This project demonstrates the application of reinforcement learning (RL) to play the Super Mario Bros game using the Proximal Policy Optimization (PPO) algorithm. The game environment undergoes pre-processing steps to prepare the state inputs for the RL agent.
- Grayscale Conversion: The original game images are converted to grayscale, which reduces the computational load by simplifying the input data. This is crucial for enhancing the performance of the learning algorithm.
-
Frame Stacking: Multiple consecutive frames are stacked together. This technique provides a temporal dimension to the inputs, allowing the agent to understand and predict the trajectory and velocity of Mario and his enemies.

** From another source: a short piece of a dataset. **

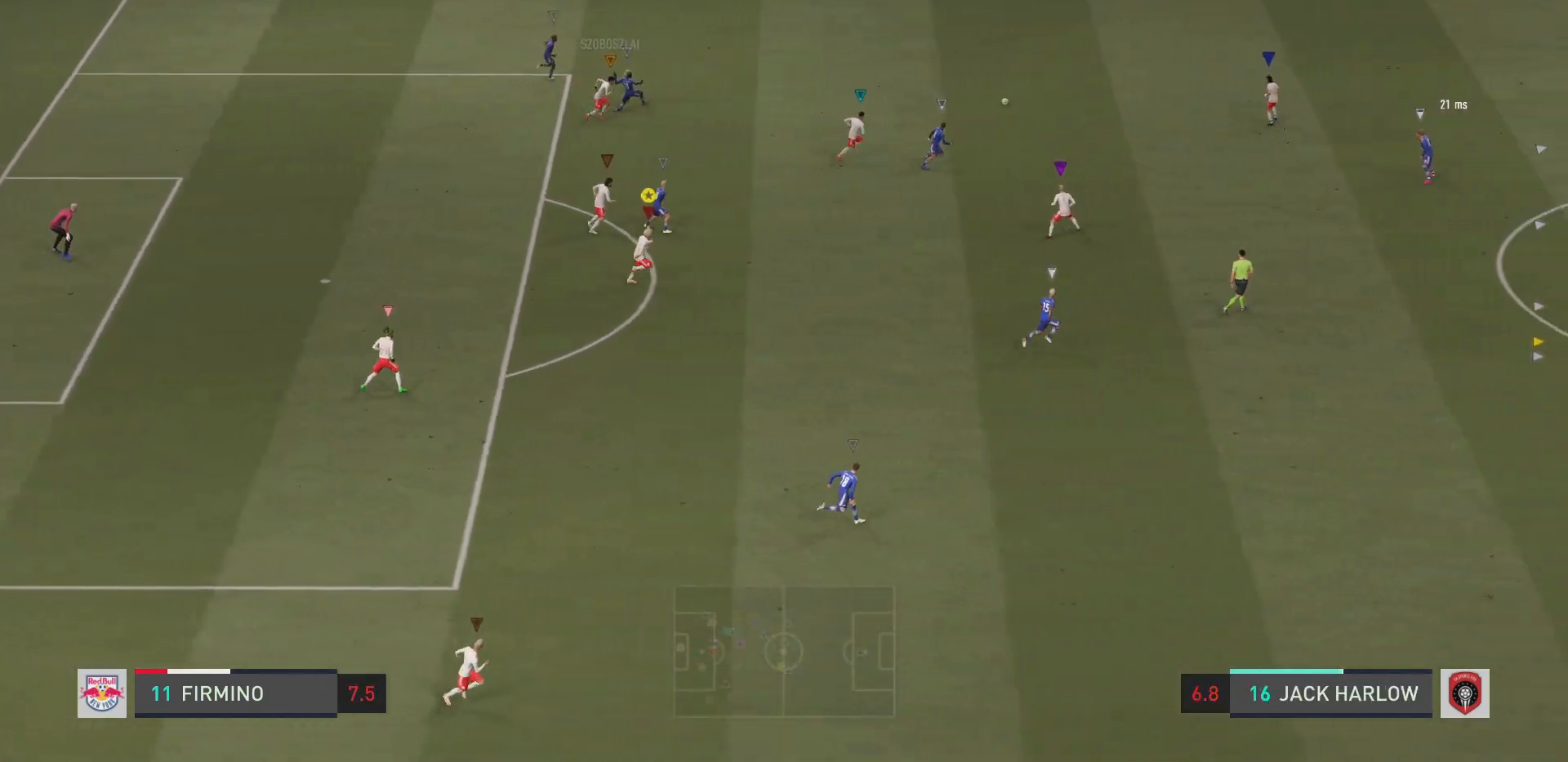
{"buttons": ["R2"], "left_stick": "right", "right_stick": "center", "events": []}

These preprocessing techniques are essential for efficient training of the RL agent, enabling it to perform better by understanding the dynamics of the game environment.
- Clone the repository.
git clone [email protected]:Sukruthi-C/RL-for-Super-Mario.git
- Install the pre-requisities.
cd RL-for-Super-Mario
- Install dependencies
pip install gym_super_mario_bros
pip install stable-baselines3[extra]
pip install matplotlib
pip install pytorch
- Run all code the blocks on jupyter notebook
The model was trained for 1000000 iterations with a learning rate of 1e-7 with cnn policy and 2000000 iterations with a learning rate of 1e-6 with a mlp policy, batch size of 64 and number of steps of 512. The one with the lower learning rate performed better. However, the model needs to be trained more than this to perform better. As you can see in the gifs attached above that Mario cannot pass the first level with this. Due to GPU limitations, this remains a work for the future.